参考文章:
RNA-seq(5):序列比对
RNA-seq练习 第二部分
转录组入门(5): 序列比对
BAM and SAM formats are designed to contain the same information. The SAM format is more human readable, and easier to process by conventional text based processing programs, such as awk, sed, python, cut and so on. The BAM format provides binary versions of most of the same data, and is designed to compress reasonably well.
为什么要转换格式?为了让计算机好处理。SAM(sequence Alignment/mapping)数据格式是目前高通量测序中存放比对数据的标准格式。bam是sam的二进制格式,减少了sam文件的储存量。
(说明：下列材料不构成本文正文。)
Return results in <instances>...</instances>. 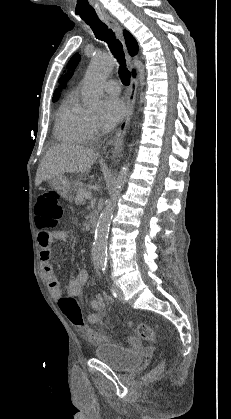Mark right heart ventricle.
<instances>
[{
  "label": "right heart ventricle",
  "mask_w": 231,
  "mask_h": 419,
  "mask_svg": "<svg viewBox=\"0 0 231 419\" xmlns=\"http://www.w3.org/2000/svg\"><path fill=\"white\" fill-rule=\"evenodd\" d=\"M89 121L90 118L80 107L76 95L71 94L63 101L57 111L55 136L63 142L84 144L89 140Z\"/></svg>",
  "instance_id": "e07e8e85"
}]
</instances>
目前处理SAM格式的工具主要是SAMTools,这是Heng Li大神写的,除了C语言版本,还有Java的Picard,Python的Pysam,Common lisp的cl-sam等其他版本。软件对应各命令如下:
最常用的三板斧就是格式转换,排序,索引。而进阶教程就是看文档提高。
1. 格式转换(view命令)
# samtools view 使用说明:
Usage: samtools view [options] <in.bam>|<in.sam>|<in.cram> [region ...]
Options:
-b output BAM
-C output CRAM (requires -T)
-1 use fast BAM compression (implies -b)
-o FILE output file name [stdout]
-S ignored (input format is auto-detected)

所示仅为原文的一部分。